Attempts to relate civilization to race by measuring the relation of brain to face or weight have shed little light on the problem. If the Negroes of Africa have produced no great civilization it is probably because climatic and geographical conditions frustrated them; would any of the white “races” have done better in those environments? It is remarkable how many American Negroes have risen to high places in the professions, arts, and letters in the last one hundred years despite a thousand social obstacles.

The role of race in history is rather preliminary than creative. Varied stocks, entering some locality from diverse directions at divers times, mingle their blood, traditions, and ways with one another or with the existing population, like two diverse pools of genes coming together in sexual reproduction. Such an ethnic mixture may in the course of centuries produce a new type, even a new people; so Celts, Romans, Angles, Saxons, Jutes, Danes, and Normans fused to produce Englishmen. When the new type takes form its cultural expressions are unique, and constitute a new civilization—a new physiognomy, character, language, literature, religion, morality, and art. It is not the race that makes the civilization, it is the civilization that makes the people; circumstances geographical, economic, and political create a culture, and the culture creates a human type. The Englishman does not so much make English civilization as it makes him; if he carries it wherever he goes, and dresses for dinner in Timbuktu, it is not that he is creating his civilization there anew, but that he acknowledges even there its mastery over his soul. In the long run such differences of tradition or type yield to the influence of the environment. Northern peoples take on the characteristics of southern peoples after living for generations in the tropics, and the grandchildren of peoples coming up from the leisurely South fall into the quicker tempo of movement and mind which they find in the North.

Viewed from this point, American civilization is still in the stage of racial mixture. Between 1700 and 1848 white Americans north of Florida were mainly Anglo-Saxon, and their literature was a flowering of old England on New England’s soil. After 1848 the doors of America were opened to all white stocks; a fresh racial fusion began, which will hardly be complete for centuries to come. When, out of this mixture, a new homogeneous type is formed, America may have its own language (as different from English as Spanish is from Italian), its indigenous literature, its characteristic arts; already these are visibly or raucously on their way.
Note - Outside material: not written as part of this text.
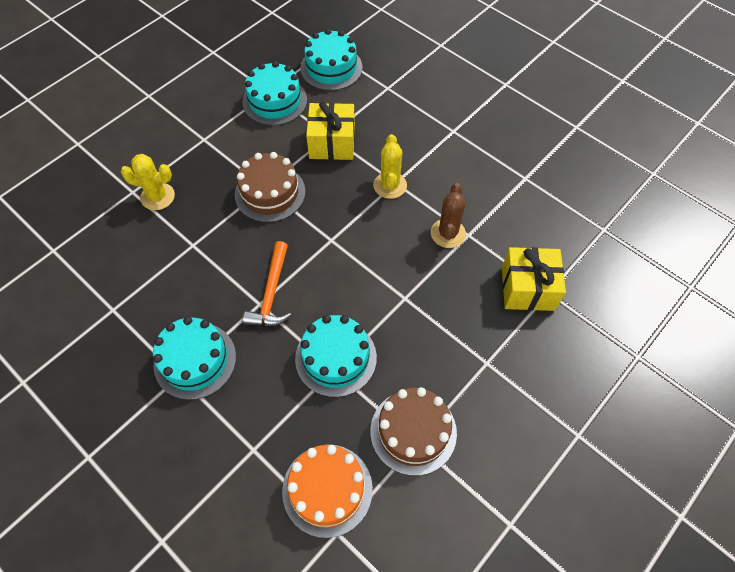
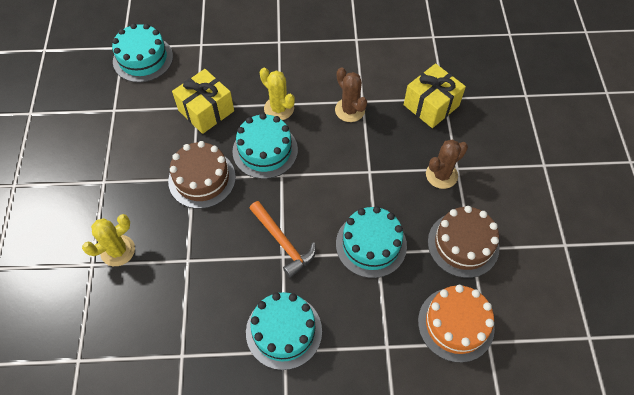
camera: 45 degrees left, 0 degrees up
turquoise cake [243,61,307,126] -> turquoise cake moved to [232,113,298,179]
none -> brown cactus [426,139,468,189]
“Racial” antipathies have some roots in ethnic origin, but they are also generated, perhaps predominantly, by differences of acquired culture—of language, dress, habits, morals, or religion. There is no cure for such antipathies except a broadened education. A knowledge of history may teach us that civilization is a co-operative product, that nearly all peoples have contributed to it; it is our common heritage and debt; and the civilized soul will reveal itself in treating every man or woman, however lowly, as a representative of one of these creative and contributory groups.